Finalmente, pelo elemento racional ou teleológico, o intérprete deve buscar a razão de ser de o legislador ter adotado a norma interpretanda – ratio legis -, o fim visado pelo legislador ao elaborá-la, em que o conhecimento desse fim, sobretudo “quando acompanhado do conhecimento das circunstâncias (políticas, sociais, económicas, morais, etc.) em que foi elaborada ou da conjuntura político-económico-social que motivou a sua consagração/criação constitui um subsídio da maior importância para determinar o sentido interpretativo a ser-lhe dado, ao impor que tenha de ser interpretada de modo a transpor os objetivos prosseguidos pelo legislador com a sua consagração “para o condicionalismo atual”, e a que se ajuste o “próprio significado” da mesma  à evolução entretanto sofrida pelo ordenamento jurídico (pela introdução de novas normas ou decisões valorativas) “em cuja vida ela se integra”.
A interpretação da norma segundo os quatro cânones interpretativos acabados de enunciar poderá demandar que se tenha de fazer: a) uma interpretação declarativa da norma interpretanda (elegendo um dos sentidos que o texto direta e claramente comporta, por ser o que correspondente ao pensamento legislativo); b) uma interpretação extensiva (quando se conclua que o elemento gramatical – texto – daquela fica aquém do espírito da lei, impondo-se então que se alargue ou estenda o seu texto, dando-lhe um alcance interpretativo conforme ao pensamento legislativo); c) uma interpretação restritiva (quando se conclua que o seu texto diz mais do que aquilo que corresponde à intenção do legislador, impondo-se então que se restrinja aquilo que se extrai do texto da norma de modo a que apenas abarque o pensamento legislativo); d) uma interpretação revogatória (quando se conclua que o texto da norma não está conforme ao pensamento legislativo e que este nem sequer consegue abranger o pensamento legislativo que com ela se quis prosseguir, impondo-se então sacrificar parte do texto ou a totalidade do texto da norma interpretanda); f) ou uma interpretação enunciativa (quando se conclua que o texto da norma apenas contém virtualmente o pensamento legislativo prosseguido pelo legislador, impondo-se então por inferências lógico-jurídicas interpretar a norma de acordo com o sentido interpretativo que lhe quis dar o legislador e que apenas nela se encontra virtualmente contido)[28].

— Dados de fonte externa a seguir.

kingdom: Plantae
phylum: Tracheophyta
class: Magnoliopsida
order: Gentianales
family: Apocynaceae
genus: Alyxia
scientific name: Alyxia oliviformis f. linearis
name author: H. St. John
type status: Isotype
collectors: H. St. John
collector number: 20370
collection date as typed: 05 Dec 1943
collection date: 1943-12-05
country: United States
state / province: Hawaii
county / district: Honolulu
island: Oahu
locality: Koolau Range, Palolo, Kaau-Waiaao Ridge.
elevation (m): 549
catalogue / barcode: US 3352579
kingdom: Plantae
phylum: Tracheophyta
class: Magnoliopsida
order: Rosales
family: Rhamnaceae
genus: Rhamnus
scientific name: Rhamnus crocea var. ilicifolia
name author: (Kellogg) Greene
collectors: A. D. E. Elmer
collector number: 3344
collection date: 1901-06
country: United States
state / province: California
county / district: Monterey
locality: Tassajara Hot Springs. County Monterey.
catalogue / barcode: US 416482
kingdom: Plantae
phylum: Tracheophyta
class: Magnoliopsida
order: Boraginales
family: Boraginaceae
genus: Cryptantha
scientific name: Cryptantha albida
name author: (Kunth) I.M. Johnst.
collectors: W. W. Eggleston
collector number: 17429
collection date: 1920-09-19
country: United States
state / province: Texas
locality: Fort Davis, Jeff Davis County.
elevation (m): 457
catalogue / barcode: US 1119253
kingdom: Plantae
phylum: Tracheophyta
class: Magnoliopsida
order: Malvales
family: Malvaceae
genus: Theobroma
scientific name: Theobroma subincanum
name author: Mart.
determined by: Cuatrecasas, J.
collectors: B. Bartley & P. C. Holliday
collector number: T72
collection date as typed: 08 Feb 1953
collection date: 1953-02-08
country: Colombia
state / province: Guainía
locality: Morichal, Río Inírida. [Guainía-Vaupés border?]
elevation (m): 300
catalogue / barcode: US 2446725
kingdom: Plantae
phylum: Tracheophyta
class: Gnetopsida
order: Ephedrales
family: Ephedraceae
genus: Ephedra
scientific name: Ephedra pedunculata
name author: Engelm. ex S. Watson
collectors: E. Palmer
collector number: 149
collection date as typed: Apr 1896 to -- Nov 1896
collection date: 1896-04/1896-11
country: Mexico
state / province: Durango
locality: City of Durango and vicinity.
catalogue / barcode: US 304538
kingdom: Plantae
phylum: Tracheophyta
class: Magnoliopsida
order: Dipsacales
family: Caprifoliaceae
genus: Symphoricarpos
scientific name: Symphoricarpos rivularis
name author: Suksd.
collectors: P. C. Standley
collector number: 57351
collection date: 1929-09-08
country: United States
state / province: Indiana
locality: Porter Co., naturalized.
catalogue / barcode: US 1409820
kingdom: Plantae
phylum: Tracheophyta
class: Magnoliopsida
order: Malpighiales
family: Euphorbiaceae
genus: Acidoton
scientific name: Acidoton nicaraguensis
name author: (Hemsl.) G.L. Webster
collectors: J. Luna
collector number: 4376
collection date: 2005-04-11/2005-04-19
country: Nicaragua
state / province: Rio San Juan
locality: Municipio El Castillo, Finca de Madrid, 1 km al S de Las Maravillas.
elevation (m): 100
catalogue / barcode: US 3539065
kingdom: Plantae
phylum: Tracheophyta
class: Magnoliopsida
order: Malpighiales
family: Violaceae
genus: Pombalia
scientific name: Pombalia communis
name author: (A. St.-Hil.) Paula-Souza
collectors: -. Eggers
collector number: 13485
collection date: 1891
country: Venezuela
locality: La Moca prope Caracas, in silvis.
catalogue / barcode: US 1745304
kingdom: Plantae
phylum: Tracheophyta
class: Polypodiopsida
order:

Note-se, contudo, que, como alerta aquele mesmo autor e decorre do art. 9º, n.ºs 2 e 3, nessa tarefa interpretativa o intérprete não pode considerar um “pensamento legislativo que não tenha na letra da lei um mínimo de correspondência verbal, ainda que imperfeitamente expresso” (n.º 2) e tem de presumir “que o legislador consagrou as soluções mais acertadas e soube exprimir o seu pensamento em termos adequados (n.º 3), o que significa que “a letra (o enunciado linguístico), é assim, o ponto de partida” para a interpretação da norma jurídica. “Mas não só, pois exerce uma função de um limite, nos termos do art. 9º, n.º 2: não pode ser considerado como compreendido entre os sentidos possíveis da lei aquele pensamento legislativo (espírito, sentido) “que não tenha na letra da lei um mínimo de correspondência verbal, ainda que imperfeitamente expresso””. Acresce que a letra da lei (texto) exerce ainda “uma terceira função: a de dar um mais forte apoio àquela das interpretações possíveis que melhor condiga com o significado natural e correto das expressões utilizadas. Com efeito, nos termos do art. 9º, n.º 3, o intérprete presumirá que o legislador “soube exprimir o seu pensamento em termos adequados”. Só quando razões ponderosas, baseadas noutros subsídios interpretativos, conduzem à conclusão de que não é o sentido mais natural e direto da letra que deve ser acolhido, deve o intérprete preteri-lo. Desde logo, o mesmo n.º 3 destaca outra presunção: “o intérprete presumirá que o legislador consagrou as soluções mais acertadas”. Este n.º 3 propõe-nos, portanto, um modelo de legislador ideal que consagra as soluções mais acertadas (mais corretas, justas ou razoáveis) e sabe exprimir-se por forma correta. Este modelo reveste-se claramente de características objetivistas, pois não se toma para ponto de referência o legislador concreto (tantas vezes incorreto, precipitado, infeliz), mas um legislador abstrato: sábio, previdente, racional e justo. Só que não convém exagerar a tónica objetivista, pois já vimos ser ponto assente que a nossa lei não tomou partido entre as duas correntes (a subjetivista e a objetivista)”[29] (destacado nosso).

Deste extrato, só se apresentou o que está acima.